* Task goal: Reproduce the lines below word for word, leaving out every picture.

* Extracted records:
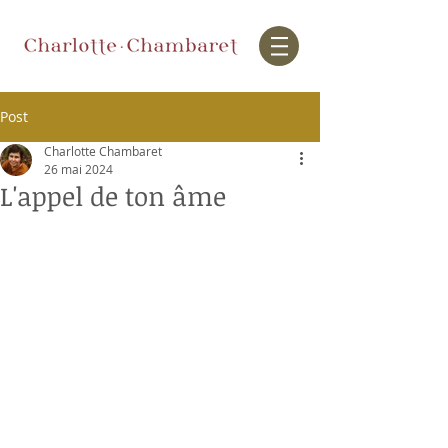
Post
Charlotte Chambaret
26 mai 2024
L'appel de ton âme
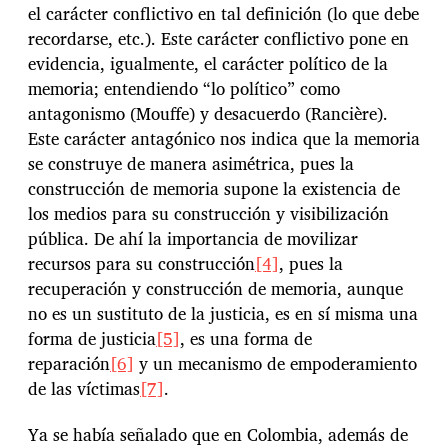
el carácter conflictivo en tal definición (lo que debe
recordarse, etc.). Este carácter conflictivo pone en
evidencia, igualmente, el carácter político de la
memoria; entendiendo “lo político” como
antagonismo (Mouffe) y desacuerdo (Rancière).
Este carácter antagónico nos indica que la memoria
se construye de manera asimétrica, pues la
construcción de memoria supone la existencia de
los medios para su construcción y visibilización
pública. De ahí la importancia de movilizar
recursos para su construcción
[4]
, pues la
recuperación y construcción de memoria, aunque
no es un sustituto de la justicia, es en sí misma una
forma de justicia
[5]
, es una forma de
reparación
[6]
y un mecanismo de empoderamiento
de las víctimas
[7]
.
Ya se había señalado que en Colombia, además de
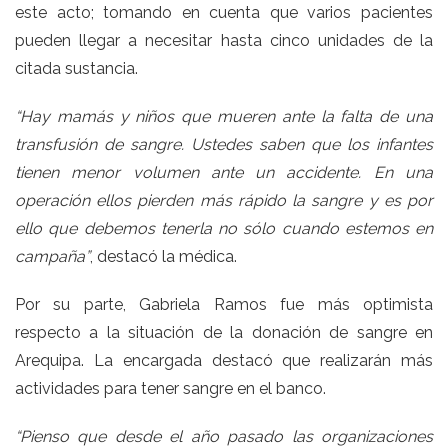
este acto; tomando en cuenta que varios pacientes
pueden llegar a necesitar hasta cinco unidades de la
citada sustancia.
“Hay mamás y niños que mueren ante la falta de una
transfusión de sangre. Ustedes saben que los infantes
tienen menor volumen ante un accidente. En una
operación ellos pierden más rápido la sangre y es por
ello que debemos tenerla no sólo cuando estemos en
campaña”
, destacó la médica.
Por su parte, Gabriela Ramos fue más optimista
respecto a la situación de la donación de sangre en
Arequipa. La encargada destacó que realizarán más
actividades para tener sangre en el banco.
“Pienso que desde el año pasado las organizaciones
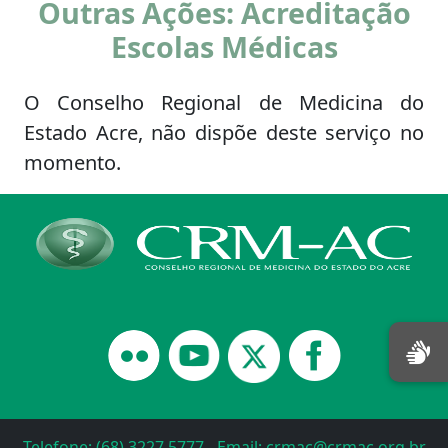
Outras Ações: Acreditação
Escolas Médicas
O Conselho Regional de Medicina do
Estado Acre, não dispõe deste serviço no
momento.
Telefone: (68) 3227 5777 - Email: crmac@crmac.org.br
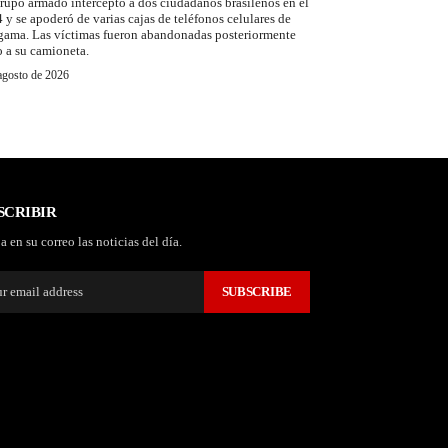
rupo armado interceptó a dos ciudadanos brasileños en el
 y se apoderó de varias cajas de teléfonos celulares de
 gama. Las víctimas fueron abandonadas posteriormente
o a su camioneta.
agosto de 2026
SCRIBIR
a en su correo las noticias del día.
SUBSCRIBE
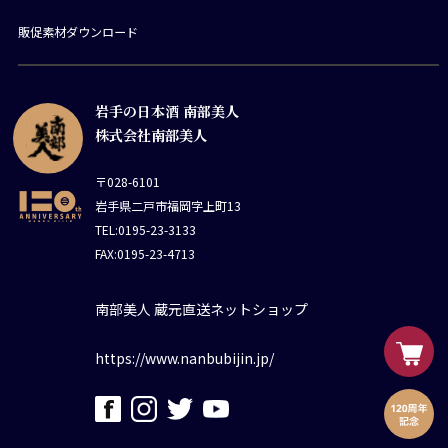
販促素材ダウンロード
岩手の日本酒 南部美人
株式会社南部美人
〒028-6101
岩手県二戸市福岡字上町13
TEL:0195-23-3133
FAX:0195-23-4713
南部美人 蔵元直送ネットショップ
https://www.nanbubijin.jp/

* Finished task:
Post
Charlotte Chambaret
26 mai 2024
L'appel de ton âme
el carácter conflictivo en tal definición (lo que debe
recordarse, etc.). Este carácter conflictivo pone en
evidencia, igualmente, el carácter político de la
memoria; entendiendo “lo político” como
antagonismo (Mouffe) y desacuerdo (Rancière).
Este carácter antagónico nos indica que la memoria
se construye de manera asimétrica, pues la
construcción de memoria supone la existencia de
los medios para su construcción y visibilización
pública. De ahí la importancia de movilizar
recursos para su construcción
[4]
, pues la
recuperación y construcción de memoria, aunque
no es un sustituto de la justicia, es en sí misma una
forma de justicia
[5]
, es una forma de
reparación
[6]
y un mecanismo de empoderamiento
de las víctimas
[7]
.
Ya se había señalado que en Colombia, además de
este acto; tomando en cuenta que varios pacientes
pueden llegar a necesitar hasta cinco unidades de la
citada sustancia.
“Hay mamás y niños que mueren ante la falta de una
transfusión de sangre. Ustedes saben que los infantes
tienen menor volumen ante un accidente. En una
operación ellos pierden más rápido la sangre y es por
ello que debemos tenerla no sólo cuando estemos en
campaña”
, destacó la médica.
Por su parte, Gabriela Ramos fue más optimista
respecto a la situación de la donación de sangre en
Arequipa. La encargada destacó que realizarán más
actividades para tener sangre en el banco.
“Pienso que desde el año pasado las organizaciones
Outras Ações: Acreditação
Escolas Médicas
O Conselho Regional de Medicina do
Estado Acre, não dispõe deste serviço no
momento.
Telefone: (68) 3227 5777 - Email: crmac@crmac.org.br
rupo armado interceptó a dos ciudadanos brasileños en el
 y se apoderó de varias cajas de teléfonos celulares de
 gama. Las víctimas fueron abandonadas posteriormente
o a su camioneta.
agosto de 2026
SCRIBIR
a en su correo las noticias del día.
SUBSCRIBE
販促素材ダウンロード
岩手の日本酒 南部美人
株式会社南部美人
〒028-6101
岩手県二戸市福岡字上町13
TEL:0195-23-3133
FAX:0195-23-4713
南部美人 蔵元直送ネットショップ
https://www.nanbubijin.jp/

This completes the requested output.